Go through the records and give each one again exactly, omitting the images.

···

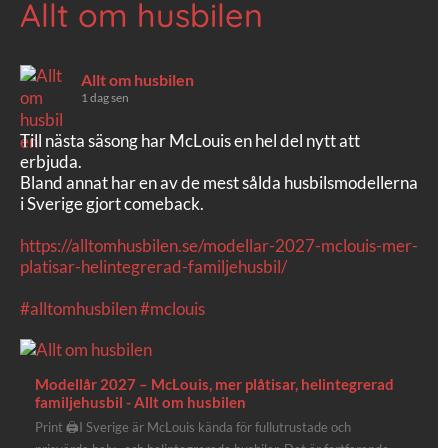
Allt om husbilen
Allt om husbilen
1 dag sen
Till nästa säsong har McLouis en hel del nytt att
erbjuda.
Bland annat har en av de mest sålda husbilsmodellerna
i Sverige gjort comeback.
https://alltomhusbilen.se/modellar-2027-mclouis-mer-
platisar-helintegrerad-familjehusbil/
#alltomhusbilen
#mclouis
Modellår 2027 – McLouis, mer plåtisar, helintegrerad
familjehusbil - Allt om husbilen
Print 🖨I Sverige är McLouis kända för fullutrustade och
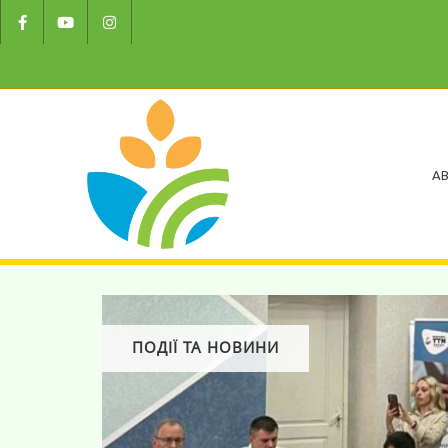
AB
ПОДІЇ ТА НОВИНИ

···

**Task output:**
Allt om husbilen
Allt om husbilen
1 dag sen
Till nästa säsong har McLouis en hel del nytt att
erbjuda.
Bland annat har en av de mest sålda husbilsmodellerna
i Sverige gjort comeback.
https://alltomhusbilen.se/modellar-2027-mclouis-mer-
platisar-helintegrerad-familjehusbil/
#alltomhusbilen
#mclouis
Modellår 2027 – McLouis, mer plåtisar, helintegrerad
familjehusbil - Allt om husbilen
Print 🖨I Sverige är McLouis kända för fullutrustade och
AB
ПОДІЇ ТА НОВИНИ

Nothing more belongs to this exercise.